In light of the elements at hand, the Interior Minister has decided, in accordance with the laws in force, to sue and seize the daily, and to take the appropriate measures concerning the paper's equipment and premises, the document said.

In the same vein, Prince Moulay Ismail has decided to take legal action concerning this issue.

 

6th August
2009
  

Update: Free Speech Held to Kings Ransom...

Even positive comment is banned about the Moroccan king

Two Moroccan magazines have been banned for publishing an opinion poll of the King in commemoration of the tenth anniversary of his rule.

All issues of Arabic-language weekly magazine Nichane and its French-language sister publication Telquel were seized by the Interior Ministry.

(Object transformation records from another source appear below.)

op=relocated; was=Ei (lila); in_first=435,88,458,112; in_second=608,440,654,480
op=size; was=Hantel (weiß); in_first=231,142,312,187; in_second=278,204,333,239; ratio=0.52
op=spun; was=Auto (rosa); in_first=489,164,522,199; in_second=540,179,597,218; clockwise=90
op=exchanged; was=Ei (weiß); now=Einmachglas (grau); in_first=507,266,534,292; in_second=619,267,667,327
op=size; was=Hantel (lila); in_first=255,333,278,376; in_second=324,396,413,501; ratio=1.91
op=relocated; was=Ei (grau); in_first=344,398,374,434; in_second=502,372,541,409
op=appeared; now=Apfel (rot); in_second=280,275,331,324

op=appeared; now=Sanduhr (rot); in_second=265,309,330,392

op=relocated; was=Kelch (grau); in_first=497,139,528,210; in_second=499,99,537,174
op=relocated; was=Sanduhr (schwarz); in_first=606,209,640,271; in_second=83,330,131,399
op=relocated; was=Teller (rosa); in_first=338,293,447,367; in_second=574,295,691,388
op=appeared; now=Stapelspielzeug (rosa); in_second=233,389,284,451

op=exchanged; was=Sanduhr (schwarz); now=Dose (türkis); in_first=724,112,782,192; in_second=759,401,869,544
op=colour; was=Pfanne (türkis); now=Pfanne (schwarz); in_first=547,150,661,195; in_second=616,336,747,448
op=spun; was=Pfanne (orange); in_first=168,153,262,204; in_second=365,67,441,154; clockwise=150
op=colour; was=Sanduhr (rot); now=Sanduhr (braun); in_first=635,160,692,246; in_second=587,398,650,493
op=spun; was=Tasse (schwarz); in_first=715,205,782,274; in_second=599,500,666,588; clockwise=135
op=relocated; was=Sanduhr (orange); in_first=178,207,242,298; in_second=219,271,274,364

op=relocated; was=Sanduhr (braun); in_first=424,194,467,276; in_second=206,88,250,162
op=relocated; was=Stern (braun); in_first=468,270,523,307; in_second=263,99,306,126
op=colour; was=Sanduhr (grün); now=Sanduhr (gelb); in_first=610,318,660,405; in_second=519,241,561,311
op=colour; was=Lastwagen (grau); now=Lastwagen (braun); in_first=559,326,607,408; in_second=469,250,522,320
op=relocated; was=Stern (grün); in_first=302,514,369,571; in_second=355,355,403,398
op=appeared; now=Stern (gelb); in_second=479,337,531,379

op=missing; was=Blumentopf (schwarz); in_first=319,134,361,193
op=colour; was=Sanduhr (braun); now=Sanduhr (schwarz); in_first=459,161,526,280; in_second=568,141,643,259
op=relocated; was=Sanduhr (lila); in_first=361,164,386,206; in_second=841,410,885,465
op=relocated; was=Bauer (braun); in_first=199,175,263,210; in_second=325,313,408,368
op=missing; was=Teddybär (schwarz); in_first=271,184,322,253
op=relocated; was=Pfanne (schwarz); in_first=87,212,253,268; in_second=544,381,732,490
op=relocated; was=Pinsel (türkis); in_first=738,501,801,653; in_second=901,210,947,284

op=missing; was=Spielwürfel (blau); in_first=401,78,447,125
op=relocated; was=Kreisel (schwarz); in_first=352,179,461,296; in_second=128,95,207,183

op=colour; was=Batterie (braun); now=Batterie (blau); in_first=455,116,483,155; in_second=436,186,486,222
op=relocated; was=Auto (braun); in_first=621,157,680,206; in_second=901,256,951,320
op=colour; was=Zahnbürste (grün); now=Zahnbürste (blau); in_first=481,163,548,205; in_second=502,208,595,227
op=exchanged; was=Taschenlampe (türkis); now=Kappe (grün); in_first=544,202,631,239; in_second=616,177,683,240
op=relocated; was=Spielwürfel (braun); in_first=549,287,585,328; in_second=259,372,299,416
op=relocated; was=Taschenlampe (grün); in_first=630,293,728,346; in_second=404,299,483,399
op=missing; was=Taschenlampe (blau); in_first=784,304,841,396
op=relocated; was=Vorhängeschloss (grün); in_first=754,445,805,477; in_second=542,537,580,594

The Interior Ministry ordered the seizure of the issues of Telquel and Nichane following the printing of articles that violate the law, the ministry said in a statement on Saturday.

The seized issue of Telquel featured King Mohammed VI on its cover with the words The People Judge Their King emblazoned on his image.

The magazine conducted an opinion poll asking readers what they thought of the last ten years of King Mohammed VI's rule, and the results were overwhelmingly positive.

The poll showed that 91% of Moroccans are satisfied or very satisfied with the king's performance.

An editor of Telquel told French media that authorities told the magazine it was unacceptable in principle” to publish an opinion poll about the king, which is why the issues were seized.

Rights organization Reporters Without Borders said that while there have been significant improvements in press freedom in the past ten years, extreme censorship is still prevalent.  In the past ten years, according to the organization, Moroccan journalists have been sentenced to a total of 25 years in jail and news organizations have been fined a total of 2.8 million dollars.

The fundamental problem is this, a popular blogger Larbi wrote: In Morocco the king governs, he is the head of state, and the chief executive. But at the same time he is a sacred person. So whoever wants to talk about Moroccan politics finds himself in this dilemma: how do you speak about the actions of a head of state that presides over the destiny of 30 million Moroccans when the law punishes those who speak of, and violate his sacredness?